- Born: Mecca, Hejaz
- Died: 657 Siffin, Syria
- Allegiance: Rashidun Caliphate
- Conflicts: Battle of Hunayn; Ridda wars; Battle of Yarmouk; Battle of al-Qadisiyyah; Siege of Ctesiphon (637); Battle of Jalula; Battle of Siffin †;
- Relations: List Utba ibn Abi Waqqas (father); Sa'd ibn Abi Waqqas; Umayr ibn Abi Waqqas; Amir ibn Abi Waqqas (uncle); Umar ibn Sa'ad (cousin);

= Hashim ibn Utba =

Muslim army commander (died 657)

Hashim ibn Utba ibn Abi Waqqas (هاشم بن عتبة بن أبي وقاص), was a Muslim army commander. He was Sa'd ibn Abi Waqqas's nephew through his father, and was a companion of Muhammad. Hāshim participated in the Ridda wars to force rebellious Arab tribes to return to Islam after the death of Muhammad. He fought the Byzantines in the Battle of Yarmouk under the command of Khalid ibn al-Walid. He played a vital role in the Battle of al-Qādisiyyah that led to the conquest of Al-Mada'in by Muslims. He died in the Battle of Siffin fighting on the side of Ali.

== Biography==
Hashim ibn Utbah was born after Muhammad proclaimed his prophethood.

Hashim embraced Islam during the Conquest of Mecca.

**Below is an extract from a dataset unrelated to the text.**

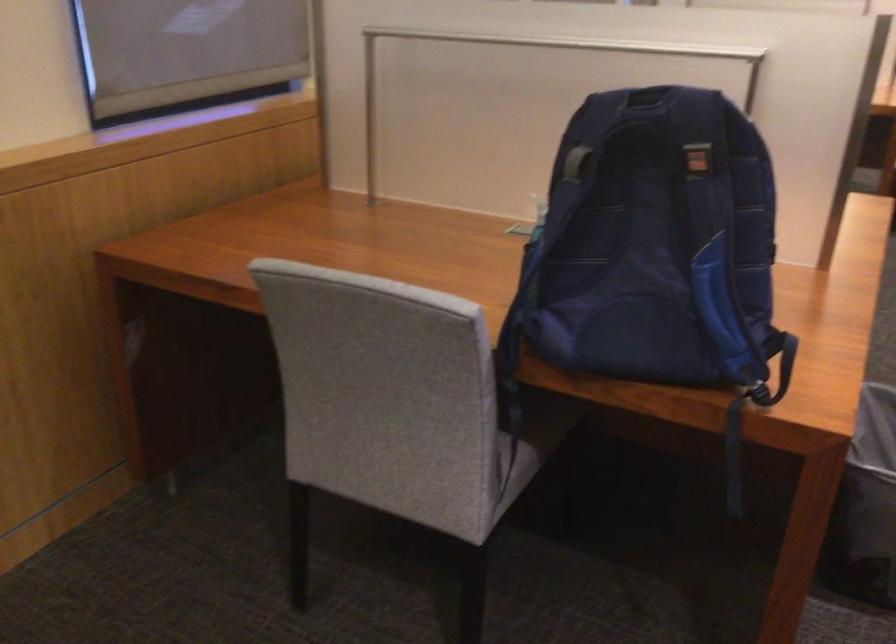
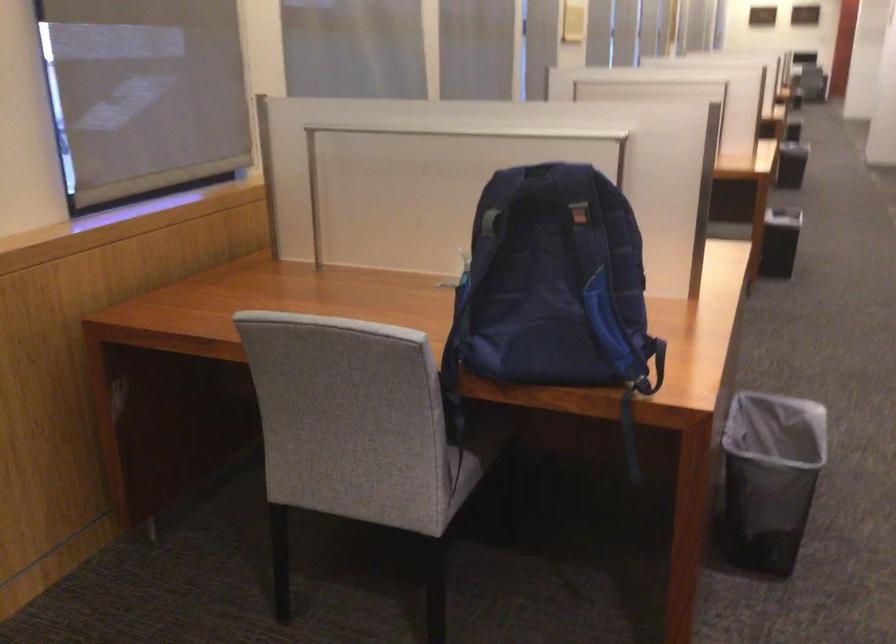
In the second image, find the point that corresponds to (x=649, y=249) in the first image.

(552, 281)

During the outbreak of the Great apostate rebellions, Hashim participated against the rebellious Arabic tribes following the death of Mohammad in order to return them to Islam.

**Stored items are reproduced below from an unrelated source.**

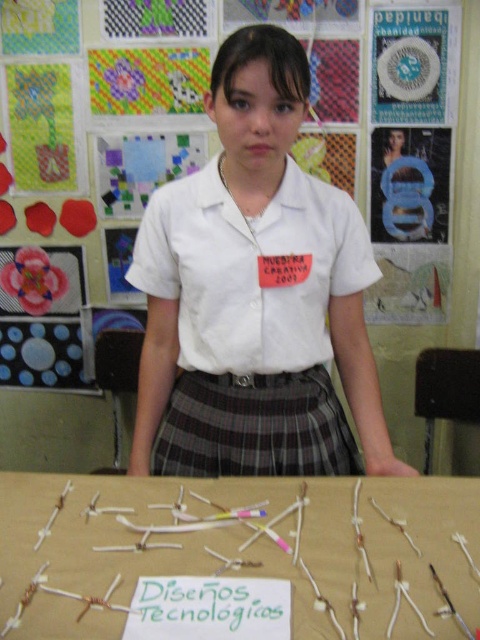
Does point (151, 369) lie in front of point (147, 486)?

That is False.

Is point (142, 356) positioned in front of point (423, 556)?

No, (142, 356) is behind (423, 556).

You are a GUI agent. You are given a task and a screenshot of the screen. Output one action in this format:
    pyautogui.click(x=<x>, y=<y>)
    Task: Click on the white plaid skirt at center
    The height and width of the screenshot is (640, 480).
    Given the screenshot: What is the action you would take?
    pyautogui.click(x=255, y=294)

Who is shorter, white plaid skirt at center or plaid fabric skirt at center?

plaid fabric skirt at center

From the picture: Is white plaid skirt at center shorter than plaid fabric skirt at center?

In fact, white plaid skirt at center may be taller than plaid fabric skirt at center.

What do you see at coordinates (255, 294) in the screenshot? I see `white plaid skirt at center` at bounding box center [255, 294].

You are a GUI agent. You are given a task and a screenshot of the screen. Output one action in this format:
    pyautogui.click(x=<x>, y=<y>)
    Task: Click on the white plaid skirt at center
    Image resolution: width=480 pixels, height=640 pixels.
    Given the screenshot: What is the action you would take?
    pyautogui.click(x=255, y=294)

Between white plaid skirt at center and white cotton shirt at center, which one has less height?

white cotton shirt at center

Which is behind, point (332, 336) or point (192, 202)?

Point (332, 336)

Is point (263, 248) more distant than point (144, 292)?

No, it is in front of (144, 292).

In order to click on white plaid skirt at center in this screenshot , I will do `click(255, 294)`.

Hashim participated in the Battle of the Yarmuk. Ibn 'Abd al-Barr recorded that Hashim lost one of his eyes during this battle.

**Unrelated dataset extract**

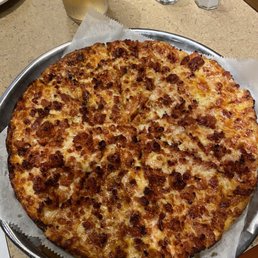
Find the location of a particular element. The image size is (258, 258). glass is located at coordinates (71, 12).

Shia historian Ibn Musa al-Khwarizmi reported Hashim was sent to Iraq and participated in the Battle of al-Qadisiyyah.

Hashim ibn Utbah was sent by Sa'd ibn Abi Waqqas to lead the army to the battle of Jalula, where Hashim dispatched Jarir ibn Abdullah al-Bajali from the Bajila tribe with a heavy force of cavalry to check the enemy position.